Given the adversarial nature of IPR, Budiardjo states it is unclear whether courts will apply Gilmer and Farrel or will instead hold that an arbitration agreement may serve as a waiver of the right to petition for IPR:
[A] court could view the characteristically oppositional, participatory nature of the post-issuance proceedings as an indication that Congress intended for the procedures to be, primarily, a means for the resolution of disputes. Such a finding would bolster the argument that, because IPR is a dispute resolution mechanism that provides an alternative to district court litigation, an arbitration agreement should have the same force in an IPR petition as it would in district court. However, this conclusion may risk the frustration of another crucial motivation behind the IPR statute: to “protect the public’s paramount interest in seeing that patent monopolies . . . are kept within their legitimate scope.” By preventing licensees from petitioning for IPR on the basis of arbitration agreements, this conclusion may prevent the use of IPR procedures by the parties most likely and most motivated to take advantage of them.
It is also important to note that even if arbitration agreements can be enforced to prevent a contracting party from petitioning for IPR, any other party, except for the patent owner, may still petition for IPR. According to Budiardjo, the scope of which parties would be estopped from bringing an IPR petition based on an arbitration agreement could be quite narrow:
[I]t remains possible for a related party (for example, an investor, an industry group, or a trade association) to petition for an IPR to challenge the validity of the patent in question, as long as the petitioner does not do so in response to a specific request from the party bound by the arbitration clause.
For owners seeking to protect their patents, an arbitration agreement may be able to prevent licensees from challenging the validity of a patent through IPR. If courts ultimately hold that arbitration agreements can be used in such a way, the benefit to patent owners is clear: the party with the most incentive to challenge a patent and the most knowledge to successfully do so would be contractually barred from utilizing IPR. Still, patent owners must consider the possibility that arbitration agreements may not be enforced to prevent a licensee from petitioning for IPR until the issue is settled in the courts.

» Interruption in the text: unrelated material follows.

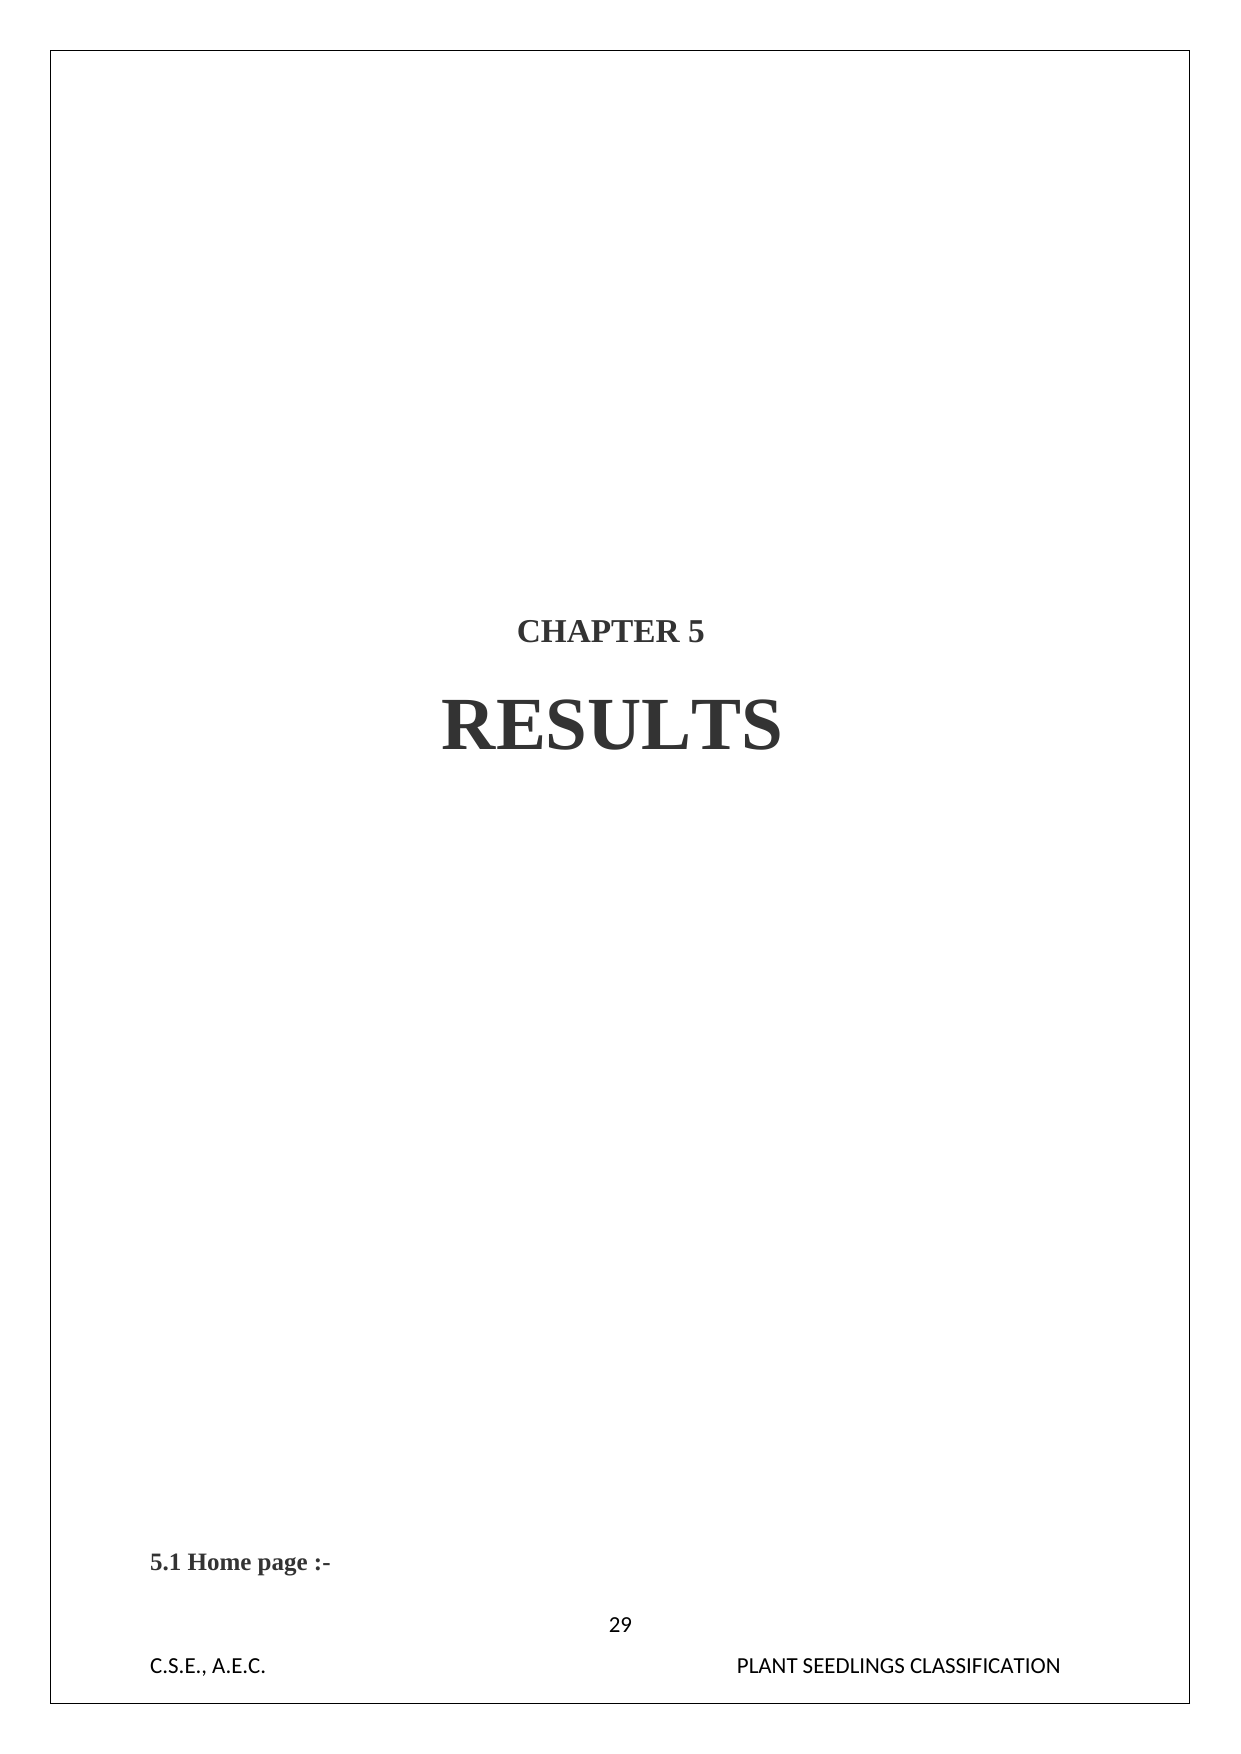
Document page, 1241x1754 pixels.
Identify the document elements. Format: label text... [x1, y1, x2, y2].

Even if courts conclude that an arbitration clause cannot be utilized to prevent licensees from petitioning for IPR, arbitration is still a useful tool to consider when deciding how to resolve patent disputes. Arbitration is often significantly cheaper and faster than litigation. Additionally, arbitration allows the parties to jointly select a decision-maker with technical expertise in the subject matter of the dispute. Furthermore, arbitration offers a much greater degree of finality than litigation because there is no right to appeal and an award may only be reviewed by the courts on narrowly limited grounds. For many patent owners, this level finality can be vital. Lastly, arbitration is typically confidential, allowing sensitive information regarding intellectual property rights to be protected.